If you decide you can’t work with the therapist you have chosen, tell them. Be honest, say what you think and feel, and see if you can work it out with them. After all, you have already invested your time and efforts in this relationship. If you try and are not happy with the results, tell them you are terminating. Don’t just fade out. Therapists are mandated to give you the names of three other therapists or agencies in the area for you to contact. Ask for that referral list.
If you start interviewing new therapists before leaving the last one, tell the new one(s) that you are still in therapy with someone else and what the time table is for terminating. It is unethical for a therapist to contract with a new client who is still a client of someone else before they officially leave the first therapist.
Once you settle on a therapist, make sure you understand the therapy contract which defines the role of the therapist and the client, agree with the treatment plan and talk about your diagnosis. The diagnosis is a medical description of the cluster of symptoms and challenges you have reported to your therapist. It is used to describe your claim to your insurance company and it also influences the course of your therapy.
So when is it time to leave therapy?

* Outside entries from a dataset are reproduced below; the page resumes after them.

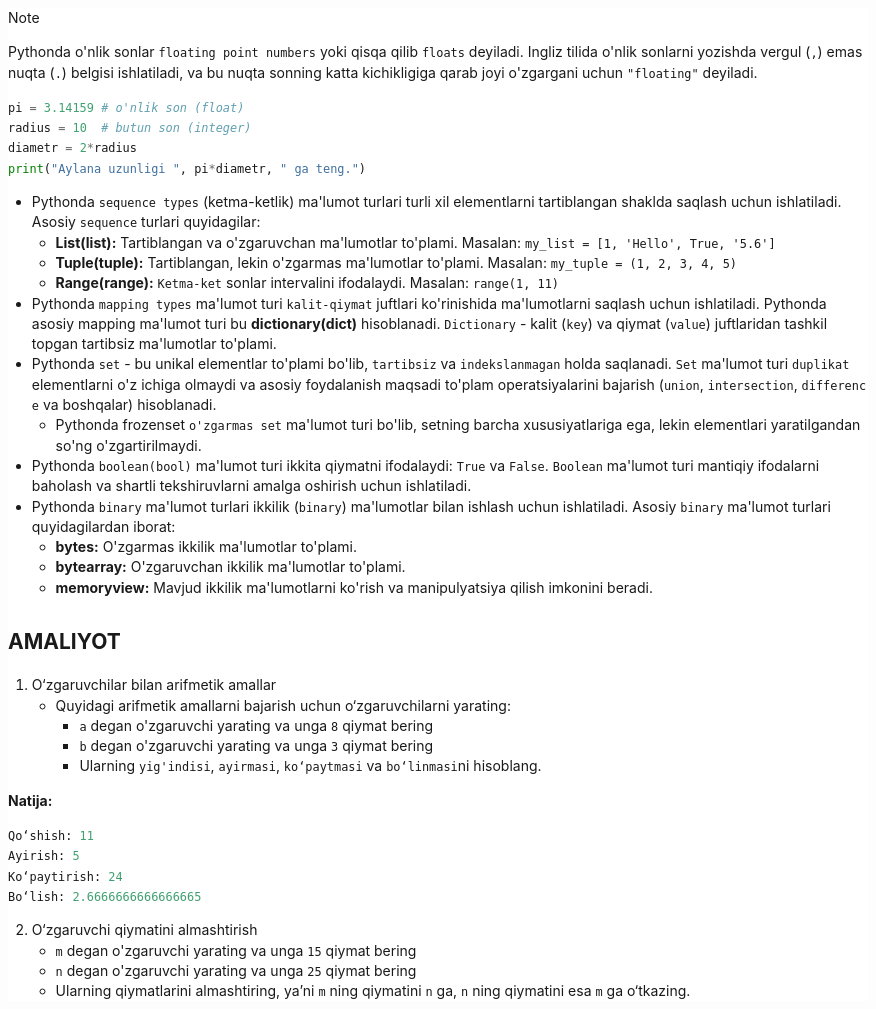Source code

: > [!NOTE]
> Pythonda o'nlik sonlar `floating point numbers` yoki qisqa qilib `floats` deyiladi. Ingliz tilida o'nlik sonlarni yozishda vergul (`,`) emas nuqta (`.`) belgisi ishlatiladi, va bu nuqta sonning katta kichikligiga qarab joyi o'zgargani uchun `"floating"` deyiladi.

```python
pi = 3.14159 # o'nlik son (float)
radius = 10  # butun son (integer)
diametr = 2*radius
print("Aylana uzunligi ", pi*diametr, " ga teng.")
```

- Pythonda `sequence types` (ketma-ketlik) ma'lumot turlari turli xil elementlarni tartiblangan shaklda saqlash uchun ishlatiladi. Asosiy `sequence` turlari quyidagilar:
    - **List(list):** Tartiblangan va o'zgaruvchan ma'lumotlar to'plami. Masalan: `my_list = [1, 'Hello', True, '5.6']`
    - **Tuple(tuple):** Tartiblangan, lekin o'zgarmas ma'lumotlar to'plami. Masalan: `my_tuple = (1, 2, 3, 4, 5)`
    - **Range(range):** `Ketma-ket` sonlar intervalini ifodalaydi. Masalan: `range(1, 11)`
- Pythonda `mapping types` ma'lumot turi `kalit-qiymat` juftlari ko'rinishida ma'lumotlarni saqlash uchun ishlatiladi. Pythonda asosiy mapping ma'lumot turi bu **dictionary(dict)** hisoblanadi. `Dictionary` - kalit (`key`) va qiymat (`value`) juftlaridan tashkil topgan tartibsiz ma'lumotlar to'plami.
- Pythonda `set` - bu unikal elementlar to'plami bo'lib, `tartibsiz` va `indekslanmagan` holda saqlanadi. `Set` ma'lumot turi `duplikat` elementlarni o'z ichiga olmaydi va asosiy foydalanish maqsadi to'plam operatsiyalarini bajarish (`union`, `intersection`, `difference` va boshqalar) hisoblanadi.
    - Pythonda frozenset `o'zgarmas set` ma'lumot turi bo'lib, setning barcha xususiyatlariga ega, lekin elementlari yaratilgandan so'ng o'zgartirilmaydi.
- Pythonda `boolean(bool)` ma'lumot turi ikkita qiymatni ifodalaydi: `True` va `False`. `Boolean` ma'lumot turi mantiqiy ifodalarni baholash va shartli tekshiruvlarni amalga oshirish uchun ishlatiladi. 
- Pythonda `binary` ma'lumot turlari ikkilik (`binary`) ma'lumotlar bilan ishlash uchun ishlatiladi. Asosiy `binary` ma'lumot turlari quyidagilardan iborat:
    - **bytes:** O'zgarmas ikkilik ma'lumotlar to'plami.
    - **bytearray:** O'zgaruvchan ikkilik ma'lumotlar to'plami.
    - **memoryview:** Mavjud ikkilik ma'lumotlarni ko'rish va manipulyatsiya qilish imkonini beradi.

## AMALIYOT
1. O‘zgaruvchilar bilan arifmetik amallar
    - Quyidagi arifmetik amallarni bajarish uchun o‘zgaruvchilarni yarating:
        - `a` degan o'zgaruvchi yarating va unga `8` qiymat bering
        - `b` degan o'zgaruvchi yarating va unga `3` qiymat bering
        - Ularning `yig'indisi`, `ayirmasi`, `ko‘paytmasi` va `bo‘linmasi`ni hisoblang.

**Natija:** <br>
```python
Qo‘shish: 11
Ayirish: 5
Ko‘paytirish: 24
Bo‘lish: 2.6666666666666665
```

2. O‘zgaruvchi qiymatini almashtirish
    - `m` degan o'zgaruvchi yarating va unga `15` qiymat bering
    - `n` degan o'zgaruvchi yarating va unga `25` qiymat bering
    - Ularning qiymatlarini almashtiring, ya’ni `m` ning qiymatini `n` ga, `n` ning qiymatini esa `m` ga o‘tkazing.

For some, it will be whenever the insurance company says so. For others, it will be a process of achieving goals and then stepping down the visits from weekly to twice a month, to monthly, then ending as the goals are met. It is ideal to have the client make the decision and not the insurance company.
Many of my clients have come and gone from therapy with me for years. I may initially have seen them for a year or longer and now they come back periodically for “tune-ups” as circumstances come up in their lives. They may come back for one session or several months. And as I tell all my clients: “The goal of therapy is to get out of therapy. It’s a tool, not a lifestyle.”